My memory is that we were told early 2024. Neil Bell suggested back in early 2022 that the pre-clinical work would take "a bit over a year" which would have been March/April 2023, but this appears to have been pushed back a bit.
The pre-clinical studies should be nearing the end, with applications for an IND and US/UK clinical trials in the near future. Will Avacta start P1a for ava3996 on their own or will a partner be brought on board. While this drug is still 3+ years away from commercialisation, its potential market impact dwarfs that of ava6k, as it may be a "tumour agnostic" cancer treatment.

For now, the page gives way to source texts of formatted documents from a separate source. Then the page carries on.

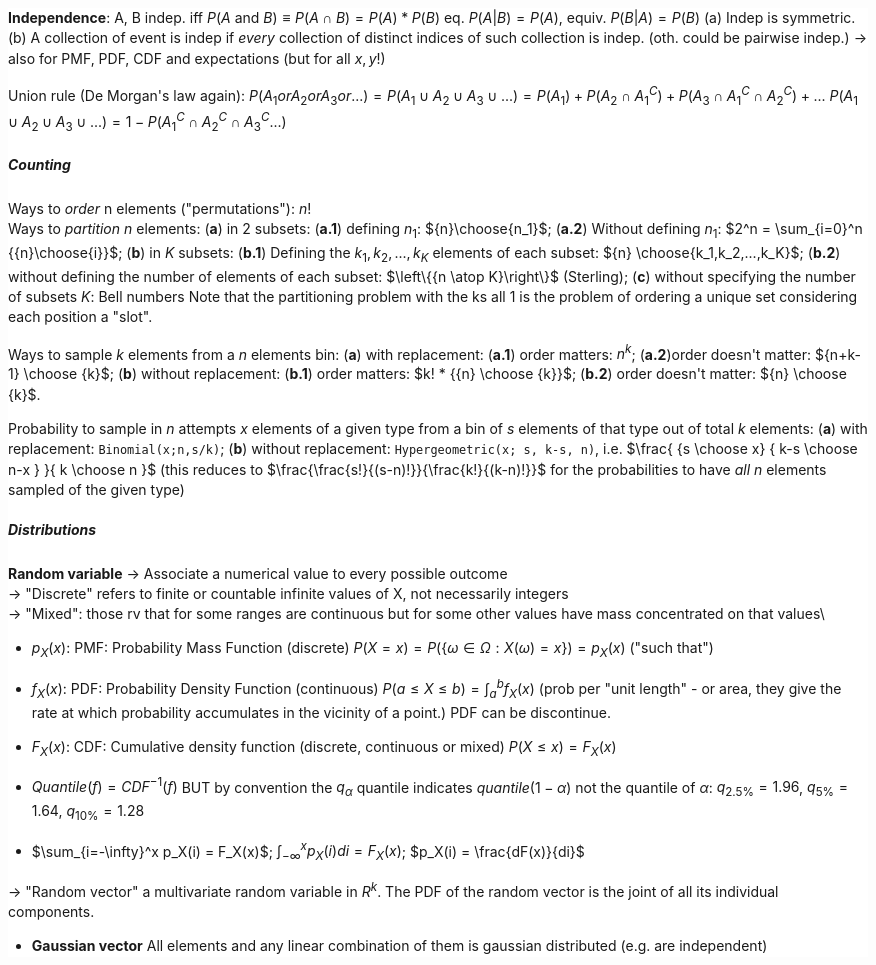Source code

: **Independence**: A, B indep. iff $P(A ~ \text{and}~ B) \equiv P(A \cap B) = P(A)* P(B)$ eq. $P(A|B) = P(A)$, equiv. $P(B|A) = P(B)$
(a) Indep is symmetric. (b) A collection of event is indep if _every_ collection of distinct indices of such collection is indep. (oth. could be pairwise indep.)
→ also for PMF, PDF, CDF and expectations (but for all $x,y$!)

Union rule (De Morgan's law again):
$P(A_1 or A_2 or A_3 or...) = P(A_1 \cup A_2 \cup A_3 \cup...) = P(A_1) + P(A_2 \cap A_1^C) + P(A_3 \cap A_1^C \cap A_2^C) + ...$
$P(A_1 \cup A_2 \cup A_3 \cup...) = 1- P(A_1^C \cap A_2^C \cap A_3^C ...)$

##### Counting

Ways to _order_ n elements ("permutations"): $n!$ \
Ways to _partition_ $n$ elements:
(**a**) in 2 subsets: (**a.1**) defining $n_1$: ${n}\choose{n_1}$; (**a.2**) Without defining $n_1$: $2^n = \sum_{i=0}^n {{n}\choose{i}}$; (**b**) in $K$ subsets: (**b.1**) Defining the $k_1,k_2,...,k_K$ elements of each subset: ${n} \choose{k_1,k_2,...,k_K}$; (**b.2**) without defining the number of elements of each subset: $\left\{{n \atop K}\right\}$ (Sterling); (**c**) without specifying the number of subsets $K$: Bell numbers
Note that the partitioning problem with the ks all 1 is the problem of ordering a unique set considering each position a "slot".

Ways to sample $k$ elements from a $n$ elements bin: (**a**) with replacement: (**a.1**) order matters: $n^k$; (**a.2**)order doesn't matter: ${n+k-1} \choose {k}$; (**b**) without replacement:  (**b.1**) order matters: $k! * {{n} \choose {k}}$; (**b.2**) order doesn't matter: ${n} \choose {k}$.

Probability to sample in $n$ attempts $x$ elements of a given type from a bin of $s$ elements of that type out of total $k$ elements: (**a**) with replacement: `Binomial(x;n,s/k)`; (**b**) without replacement: `Hypergeometric(x; s, k-s, n)`, i.e. $\frac{ {s \choose x} { k-s \choose n-x } }{ k \choose n  }$ (this reduces to $\frac{\frac{s!}{(s-n)!}}{\frac{k!}{(k-n)!}}$ for the probabilities to have _all_ $n$ elements sampled of the given type)

##### Distributions

**Random variable**
→ Associate a numerical value to every possible outcome\
→ "Discrete" refers to finite or countable infinite values of X, not necessarily integers\
→ "Mixed": those rv that for some ranges are continuous but for some other values have mass concentrated on that values\
- $p_X(x)$: PMF: Probability Mass Function (discrete) $P(X=x) = P(\{\omega \in \Omega: X(\omega) = x \}) = p_X(x)$ ("such that")
- $f_X(x)$: PDF: Probability Density Function (continuous) $P(a \leq X \leq b) = \int_{a}^{b} f_X(x)$ (prob per "unit length" - or area, they give the rate at which probability accumulates in the vicinity of a point.) PDF can be discontinue.
- $F_X(x)$: CDF: Cumulative density function (discrete, continuous or mixed) $P(X \leq x) = F_X(x)$
- $Quantile(f) = CDF^{-1}(f)$ BUT by convention the  $q_\alpha$ quantile indicates $quantile(1-\alpha)$ not the quantile of $\alpha$: $q_{2.5\%}=1.96$, $q_{5\%}=1.64$, $q_{10\%}=1.28$ 

- $\sum_{i=-\infty}^x p_X(i) = F_X(x)$; $\int_{-\infty}^x p_X(i) di = F_X(x)$; $p_X(i) = \frac{dF(x)}{di}$

→ "Random vector" a multivariate random variable in $R^k$. The PDF of the random vector is the joint of all its individual components.
- **Gaussian vector** All elements and any linear combination of them is gaussian distributed (e.g. are independent)
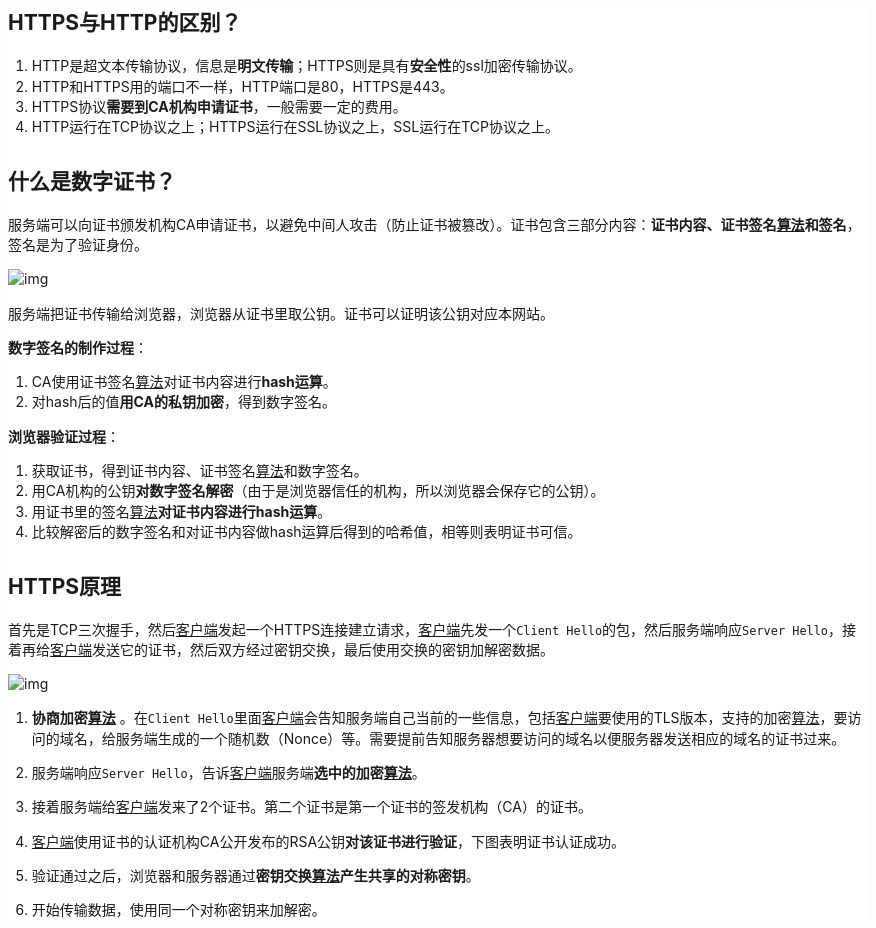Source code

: 

## HTTPS与HTTP的区别？

1. HTTP是超文本传输协议，信息是**明文传输**；HTTPS则是具有**安全性**的ssl加密传输协议。
2. HTTP和HTTPS用的端口不一样，HTTP端口是80，HTTPS是443。
3. HTTPS协议**需要到CA机构申请证书**，一般需要一定的费用。
4. HTTP运行在TCP协议之上；HTTPS运行在SSL协议之上，SSL运行在TCP协议之上。

## 什么是数字证书？

服务端可以向证书颁发机构CA申请证书，以避免中间人攻击（防止证书被篡改）。证书包含三部分内容：**证书内容、证书签名[算法](https://www.nowcoder.com/jump/super-jump/word?word=算法)和签名**，签名是为了验证身份。

![img](https://img-blog.csdnimg.cn/img_convert/117617fa14afc5163f170ca1c9dcb810.png)

服务端把证书传输给浏览器，浏览器从证书里取公钥。证书可以证明该公钥对应本网站。

**数字签名的制作过程**：

1. CA使用证书签名[算法](https://www.nowcoder.com/jump/super-jump/word?word=算法)对证书内容进行**hash运算**。
2. 对hash后的值**用CA的私钥加密**，得到数字签名。

**浏览器验证过程**：

1. 获取证书，得到证书内容、证书签名[算法](https://www.nowcoder.com/jump/super-jump/word?word=算法)和数字签名。
2. 用CA机构的公钥**对数字签名解密**（由于是浏览器信任的机构，所以浏览器会保存它的公钥）。
3. 用证书里的签名[算法](https://www.nowcoder.com/jump/super-jump/word?word=算法)**对证书内容进行hash运算**。
4. 比较解密后的数字签名和对证书内容做hash运算后得到的哈希值，相等则表明证书可信。

## HTTPS原理

首先是TCP三次握手，然后[客户端](https://www.nowcoder.com/jump/super-jump/word?word=客户端)发起一个HTTPS连接建立请求，[客户端](https://www.nowcoder.com/jump/super-jump/word?word=客户端)先发一个`Client Hello`的包，然后服务端响应`Server Hello`，接着再给[客户端](https://www.nowcoder.com/jump/super-jump/word?word=客户端)发送它的证书，然后双方经过密钥交换，最后使用交换的密钥加解密数据。

![img](https://img-blog.csdnimg.cn/img_convert/805f73543cde2802d98ae298b8054adf.png)

1. **协商加密[算法](https://www.nowcoder.com/jump/super-jump/word?word=算法)** 。在`Client Hello`里面[客户端](https://www.nowcoder.com/jump/super-jump/word?word=客户端)会告知服务端自己当前的一些信息，包括[客户端](https://www.nowcoder.com/jump/super-jump/word?word=客户端)要使用的TLS版本，支持的加密[算法](https://www.nowcoder.com/jump/super-jump/word?word=算法)，要访问的域名，给服务端生成的一个随机数（Nonce）等。需要提前告知服务器想要访问的域名以便服务器发送相应的域名的证书过来。

2. 服务端响应`Server Hello`，告诉[客户端](https://www.nowcoder.com/jump/super-jump/word?word=客户端)服务端**选中的加密[算法](https://www.nowcoder.com/jump/super-jump/word?word=算法)**。

3. 接着服务端给[客户端](https://www.nowcoder.com/jump/super-jump/word?word=客户端)发来了2个证书。第二个证书是第一个证书的签发机构（CA）的证书。

4. [客户端](https://www.nowcoder.com/jump/super-jump/word?word=客户端)使用证书的认证机构CA公开发布的RSA公钥**对该证书进行验证**，下图表明证书认证成功。

5. 验证通过之后，浏览器和服务器通过**密钥交换[算法](https://www.nowcoder.com/jump/super-jump/word?word=算法)**产生共享的**对称密钥**。

6. 开始传输数据，使用同一个对称密钥来加解密。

For me, it's up in the air whether we hear first about a license deal for a novel Precision drug or that the ava3996 trial is starting. Both should be early in the new year, in my opinion.
@NIgb
1) They were simply a group of investors who asked to meet with management. It had little or nothing to do with how many shares they owned or representative. Simply management communicating with share holders.
2) At any given time, there dozens of ongoing oncology trials at large hospitals like the Royal Marsden. The patients do sign confidentiality agreements and agree to not discuss their results. When the drug is given, it is not like it is a miracle cure, so that all staff (nurses, doctors, administators) would see this miracle result. It is only clear to the lead clinicians who actually know their history and see the CT scans for cancer progression, etc. And these lead clinicians are bound by professional ethics.
@BV - I think that this is explained on slide 13 in the Interim results presentation that we had in Sept (https://avacta.com/wp-content/uploads/2023/09/Avacta-Group-plc-Interim-Results-and-Business-Update-Sept-2023.pdf)
Precision is set, but there are two bits that can be added. A "capping group" and an "optional spacer" for "cleavage kinetics". The latter looks to allow the reaction to be tuned, to maximise when it is realised. I'm no chemist, but from this and what the company of told us, Precision is largely plug and play, with an additional dial to tune to maximise the results for any specific warhead.